I would like to try Spector Pro, as my buddy has it and recommends it, so I'll try that one next.


----------



## Runs like Dog (Feb 25, 2011)

Like I said, I leave my laptop running with full disk encryption, limited execution rights and a hard dongle passkey that once removed from the USB port turns off the machine. Rebooting requires 2 different passwords before accessing the dongle passkey logon. I could run an anti keylog sniffer too but that's overkill. 

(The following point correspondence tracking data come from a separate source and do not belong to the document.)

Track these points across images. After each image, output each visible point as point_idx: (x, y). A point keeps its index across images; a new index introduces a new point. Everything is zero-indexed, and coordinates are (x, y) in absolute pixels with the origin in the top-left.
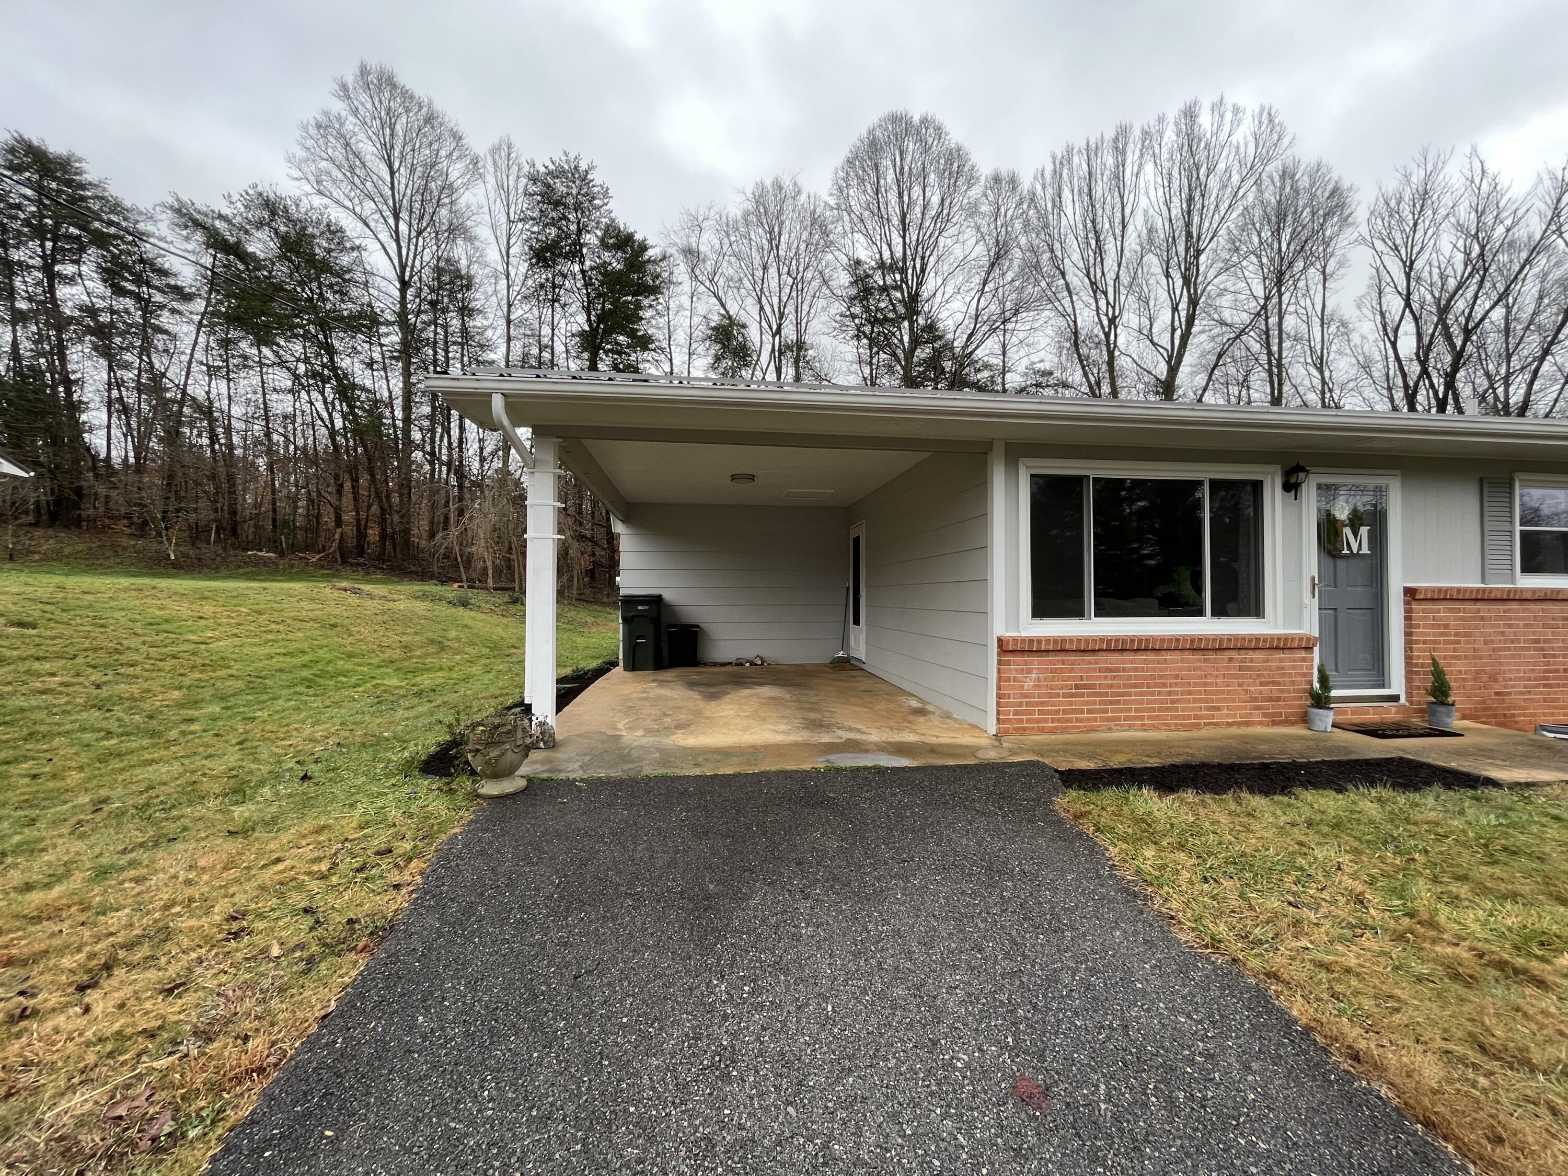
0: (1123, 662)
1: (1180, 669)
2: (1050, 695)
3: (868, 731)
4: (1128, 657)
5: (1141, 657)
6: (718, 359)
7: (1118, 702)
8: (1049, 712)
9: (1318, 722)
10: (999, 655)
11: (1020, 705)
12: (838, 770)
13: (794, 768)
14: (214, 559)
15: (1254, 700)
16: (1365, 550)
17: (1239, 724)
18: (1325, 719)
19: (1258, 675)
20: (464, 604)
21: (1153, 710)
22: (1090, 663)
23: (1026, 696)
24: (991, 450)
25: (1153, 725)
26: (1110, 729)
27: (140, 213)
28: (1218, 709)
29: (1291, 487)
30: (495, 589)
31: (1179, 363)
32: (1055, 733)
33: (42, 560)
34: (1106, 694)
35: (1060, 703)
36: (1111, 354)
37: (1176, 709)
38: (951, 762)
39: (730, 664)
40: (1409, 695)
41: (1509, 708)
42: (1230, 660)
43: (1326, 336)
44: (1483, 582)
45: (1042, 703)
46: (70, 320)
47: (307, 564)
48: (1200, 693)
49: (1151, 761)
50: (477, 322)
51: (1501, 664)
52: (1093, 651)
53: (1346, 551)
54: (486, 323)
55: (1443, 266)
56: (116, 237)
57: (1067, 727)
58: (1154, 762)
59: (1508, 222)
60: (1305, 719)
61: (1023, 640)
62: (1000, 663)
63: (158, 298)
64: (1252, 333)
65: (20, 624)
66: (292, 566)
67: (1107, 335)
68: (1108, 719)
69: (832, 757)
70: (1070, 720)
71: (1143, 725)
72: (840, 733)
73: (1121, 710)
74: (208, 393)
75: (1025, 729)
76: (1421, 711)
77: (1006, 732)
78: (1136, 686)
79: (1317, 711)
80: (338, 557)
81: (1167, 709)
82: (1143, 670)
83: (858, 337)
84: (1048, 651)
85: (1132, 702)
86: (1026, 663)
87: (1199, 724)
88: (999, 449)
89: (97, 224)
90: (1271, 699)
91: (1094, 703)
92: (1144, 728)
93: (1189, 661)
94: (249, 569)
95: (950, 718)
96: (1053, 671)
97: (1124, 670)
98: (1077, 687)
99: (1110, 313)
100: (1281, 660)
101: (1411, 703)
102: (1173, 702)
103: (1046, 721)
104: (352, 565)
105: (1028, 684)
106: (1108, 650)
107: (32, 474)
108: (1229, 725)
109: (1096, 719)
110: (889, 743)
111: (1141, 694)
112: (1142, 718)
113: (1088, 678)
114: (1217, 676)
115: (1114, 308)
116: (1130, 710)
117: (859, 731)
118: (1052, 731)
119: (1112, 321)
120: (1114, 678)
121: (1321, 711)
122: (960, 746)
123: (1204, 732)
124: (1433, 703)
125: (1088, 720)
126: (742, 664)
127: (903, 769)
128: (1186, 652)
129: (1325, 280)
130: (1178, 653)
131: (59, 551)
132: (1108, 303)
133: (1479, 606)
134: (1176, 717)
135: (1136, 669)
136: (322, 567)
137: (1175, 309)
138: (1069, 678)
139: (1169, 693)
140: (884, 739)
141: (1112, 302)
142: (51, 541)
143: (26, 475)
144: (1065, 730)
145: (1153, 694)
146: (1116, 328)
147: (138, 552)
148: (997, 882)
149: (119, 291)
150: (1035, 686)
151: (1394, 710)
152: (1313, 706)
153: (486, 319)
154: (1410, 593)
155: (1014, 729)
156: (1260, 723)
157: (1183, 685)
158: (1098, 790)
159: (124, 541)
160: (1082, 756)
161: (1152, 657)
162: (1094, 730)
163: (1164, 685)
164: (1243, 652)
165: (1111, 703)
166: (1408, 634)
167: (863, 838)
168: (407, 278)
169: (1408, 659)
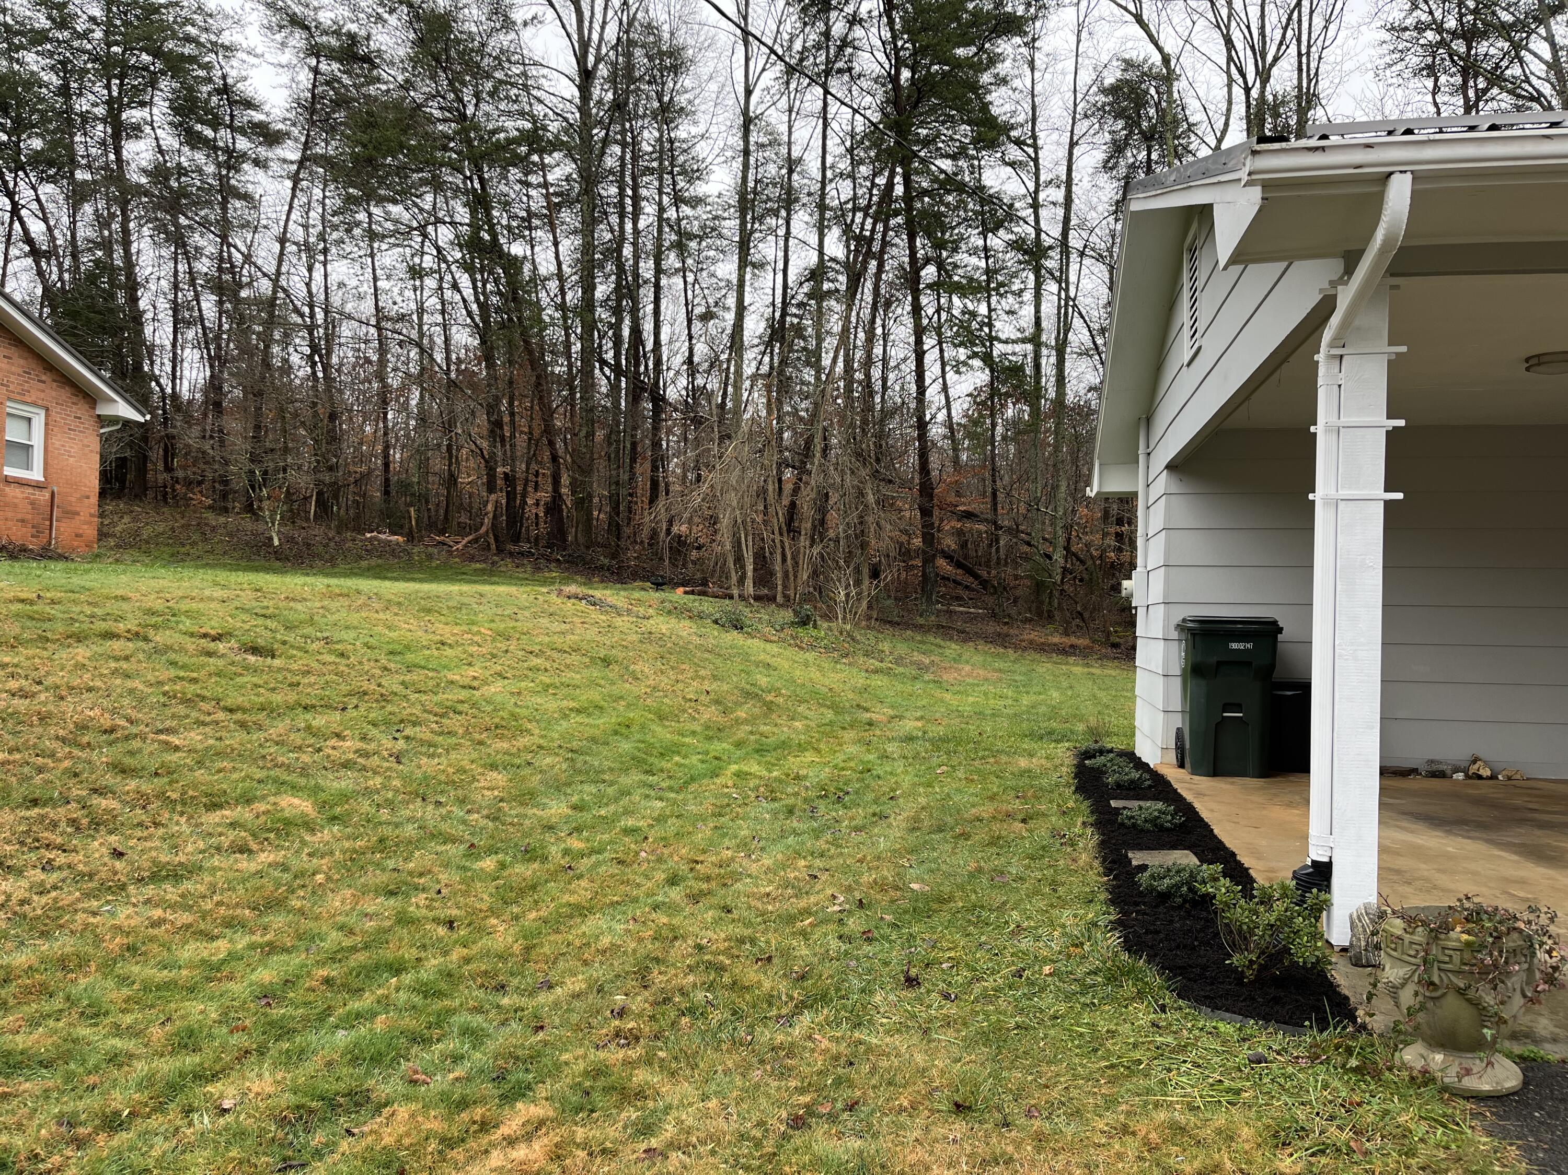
6: (1118, 148)
14: (327, 545)
20: (738, 626)
27: (227, 17)
30: (757, 598)
33: (118, 546)
39: (1414, 771)
46: (139, 190)
47: (450, 553)
50: (683, 131)
54: (694, 130)
56: (192, 59)
63: (243, 144)
65: (255, 650)
66: (430, 557)
74: (308, 285)
80: (492, 540)
83: (1431, 70)
89: (170, 45)
94: (374, 561)
104: (511, 554)
107: (148, 417)
126: (1440, 775)
131: (137, 534)
136: (472, 559)
142: (126, 519)
143: (141, 419)
147: (231, 535)
149: (193, 140)
153: (695, 123)
159: (212, 518)
168: (590, 66)
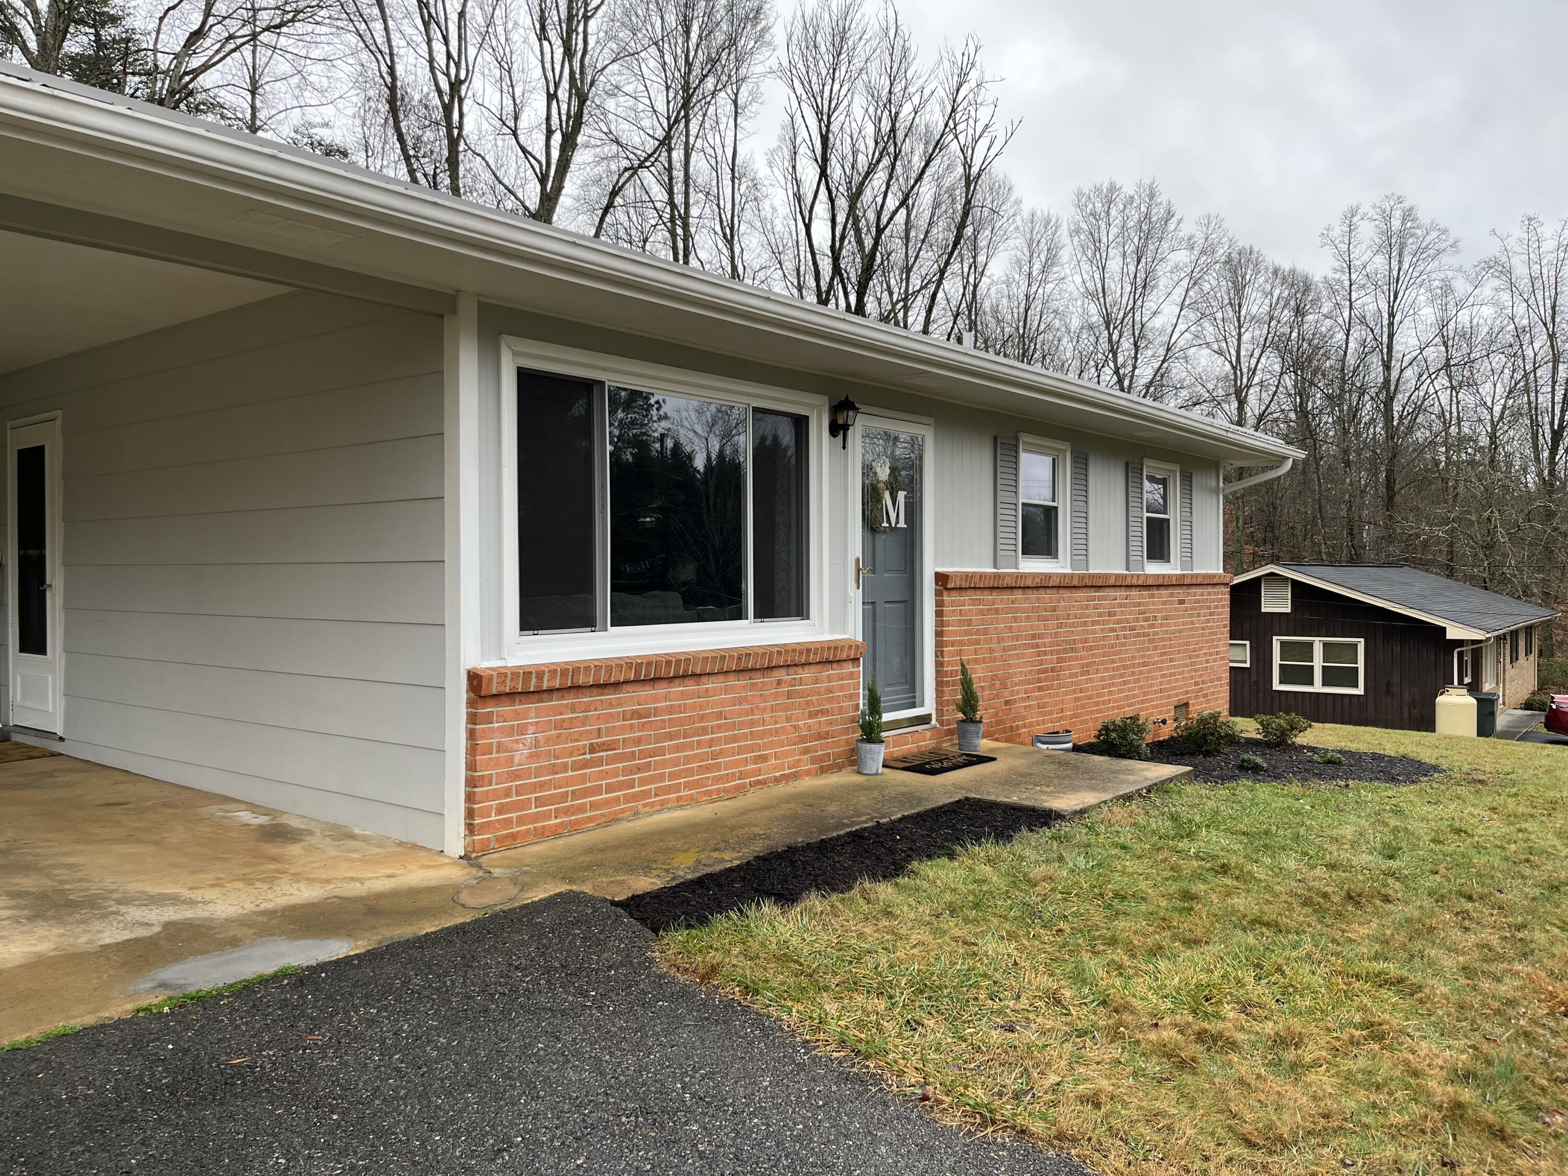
0: (655, 699)
1: (723, 704)
2: (554, 769)
3: (197, 895)
4: (661, 689)
5: (677, 688)
7: (648, 766)
8: (551, 800)
9: (870, 763)
10: (471, 703)
11: (507, 793)
12: (201, 1000)
13: (90, 1020)
15: (803, 740)
16: (902, 524)
17: (786, 778)
18: (877, 754)
19: (807, 703)
21: (690, 772)
22: (611, 705)
23: (516, 776)
24: (454, 311)
25: (691, 797)
26: (636, 814)
28: (764, 758)
29: (838, 429)
31: (558, 188)
32: (561, 836)
34: (633, 756)
35: (568, 782)
36: (453, 143)
37: (718, 767)
38: (429, 927)
40: (939, 712)
41: (1014, 720)
42: (779, 683)
43: (737, 196)
44: (995, 567)
45: (542, 786)
48: (744, 737)
49: (727, 856)
51: (1010, 666)
52: (617, 685)
53: (885, 524)
55: (855, 137)
57: (577, 822)
58: (731, 859)
59: (916, 100)
60: (853, 760)
61: (515, 674)
62: (472, 719)
64: (652, 169)
67: (447, 109)
68: (634, 798)
69: (172, 973)
70: (581, 809)
71: (679, 799)
72: (135, 913)
73: (652, 780)
75: (514, 837)
76: (950, 732)
77: (485, 849)
78: (670, 736)
79: (869, 746)
81: (708, 769)
82: (680, 709)
84: (550, 691)
85: (664, 764)
86: (517, 715)
87: (743, 786)
88: (468, 311)
90: (819, 736)
91: (616, 773)
92: (680, 804)
93: (733, 689)
95: (352, 837)
96: (559, 725)
97: (657, 712)
98: (593, 749)
99: (453, 71)
100: (829, 678)
101: (942, 724)
102: (715, 756)
103: (547, 816)
105: (521, 754)
106: (637, 681)
108: (777, 780)
109: (617, 800)
110: (265, 913)
111: (677, 748)
112: (677, 788)
113: (609, 731)
114: (765, 709)
115: (458, 66)
116: (661, 777)
117: (175, 900)
118: (556, 833)
119: (455, 86)
120: (642, 727)
121: (873, 746)
122: (415, 892)
123: (753, 798)
124: (963, 721)
125: (608, 803)
127: (347, 960)
128: (731, 677)
129: (736, 113)
130: (721, 678)
132: (449, 56)
133: (995, 596)
134: (718, 780)
135: (670, 710)
137: (552, 97)
138: (581, 734)
139: (711, 743)
140: (249, 907)
141: (455, 54)
144: (575, 828)
145: (690, 746)
146: (461, 101)
148: (674, 1131)
150: (531, 756)
151: (929, 734)
152: (862, 741)
154: (941, 579)
155: (499, 839)
156: (808, 773)
157: (727, 727)
158: (703, 921)
160: (630, 868)
161: (690, 687)
162: (614, 820)
163: (704, 731)
164: (792, 670)
165: (639, 769)
166: (939, 634)
167: (383, 1134)
169: (939, 664)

Back in the day my desktop had a case tamper interlock that would DoD MILSPEC 5220-22M 7-pass diskwipe the drive if the case was opened. The only reliable way we had to duplicate that function on a laptop was to retrofit it with a neat little hardrive from Switzerland that required you to logon and if you failed a certain number of times it would incinerate the drive in the laptop in place. So even if you removed it and to monkey with it, it would burn to nothing.


----------



## lordmayhem (Feb 7, 2011)

Aside from the threadjack about using a keylogger to detect porn usage, this is the infidelity section. 

Before I went to Spy Agent, I used Invisible PC Keylogger Pro. I got it on sale and it was licensed for 1 computer, which I installed on the laptop. It doesn't have all the frills that the more expensive programs have, but it seems to have less issues, and works well with Windows XP. 

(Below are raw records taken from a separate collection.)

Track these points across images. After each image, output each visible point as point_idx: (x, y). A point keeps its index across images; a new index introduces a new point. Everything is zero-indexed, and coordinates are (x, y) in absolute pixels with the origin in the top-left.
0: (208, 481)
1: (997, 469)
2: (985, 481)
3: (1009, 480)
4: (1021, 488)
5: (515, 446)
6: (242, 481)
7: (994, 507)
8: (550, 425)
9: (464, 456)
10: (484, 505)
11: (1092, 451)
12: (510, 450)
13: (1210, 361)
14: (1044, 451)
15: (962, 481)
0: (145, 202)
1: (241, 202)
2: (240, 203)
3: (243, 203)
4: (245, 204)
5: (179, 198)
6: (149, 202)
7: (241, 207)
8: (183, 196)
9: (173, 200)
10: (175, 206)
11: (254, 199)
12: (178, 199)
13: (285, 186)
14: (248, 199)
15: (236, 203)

The disadvantage was that yes, it records keystrokes when using Internet Explorer, but found out she uses Firefox as her browser of choice. The program does capture what programs are being used, websites, screenshots, and has a playback feature and emails the logs to your email address of choice. 

Like I said, no frills. You can't set it to monitor specifically designated users, so it will record your use as well. You can specify how often screen shots will be taken though. You can't set the program to alert you or take more frequent screenshots when a certain alert word is typed in, unlike the more expensive programs. 

Ultimately, you get what you pay for.


----------



## ItHappenedToMe (Aug 5, 2011)

Has anyone ever used this? Eazy Cell Phone Spy | Mobile Spy Software | Monitor and Track any cell phone

The demo is impressive. I tested two cell phone numbers from other area codes (one 40 miles away, one 2000 miles away) and it correctly identified the current city location (and both phones were off). Clearly, they have some tracking history. 

I saw the original report on Fox11, never though about its use. 

Looks like a useful tool, and affordable.


----------



## lillian (Aug 16, 2011)

i usually use this one ActyMac - DutyWatch Remote employee monitoring for Mac OS X, and i'm pleased of it! try)


----------



## iam2nice (Aug 16, 2011)

I recently purchased Perfect Keylogger from BlazingTools.com - Perfect Keylogger monitoring software. Key logging and chat recording spy software for parents and spouses!. It has obtained the information I needed. Only thing was trying to get it past Norton Security Suite. ugh


----------



## ItHappenedToMe (Aug 5, 2011)

ItHappenedToMe said:


> Has anyone ever used this? Eazy Cell Phone Spy | Mobile Spy Software | Monitor and Track any cell phone
> 
> The demo is impressive. I tested two cell phone numbers from other area codes (one 40 miles away, one 2000 miles away) and it correctly identified the current city location (and both phones were off). Clearly, they have some tracking history.
> 
> ...


I bought this software. Installed pretty easily to the computer. YOU DO NEED TO HAVE ACCESS TO THE PHONE to see what the messages are. One phone was a Verizon LG, the other a T-Mobile Samsung. Both had security 'locks' in the softare that have to be turned off. 

Doing that can be plugging the phone into the computer with their software and the other is to do it manually - go to the phones settings and turn off 'lock' (which also needs a p/w that is usually standardized by the VZ or TM).

Not as easy to use as it is presented. But if you have access to the phone...you are in!


----------



## 3littleangelsmom (Aug 11, 2011)

I have a question about keylogger. Can it be installed and start reporting all by itself? I found a strange icon in my icon tray and clicked on it. It was a keylogger that had been storing reports since july 8. It was a free version. My hubby admitted to downloading a while ago when hewas searching for child internet security. He said he never installed it and it must have installeditsel while he was working around with skype or something. I at first didn't think he would be dumb enuff to leave icon in the icon tray, but then the timing was very suspicious . I have talked to several IT guys who say it is highly unlikely it was an accident. Your thoughts ?
_Posted via Mobile Device_


----------



## ItHappenedToMe (Aug 5, 2011)

There are a variety of softwares that auto install when you are looking at them, or are installing something else and they piggy back and autoinstall (I HATE THOSE!). Usually the piggybacks are usually something like toolbars and search engine defaults. 

Soooo....are you the DS or LS? Leaving something on the icon tray is pretty silly to do if he's trying to be secretive about tracking you. Sounds like he's being upfront...are you, too?


----------



## Currant (Mar 18, 2011)

Just a question I have been pondering: how are keyloggers not illegal? Especially since they record all personal information when the user has no idea what's happening?


----------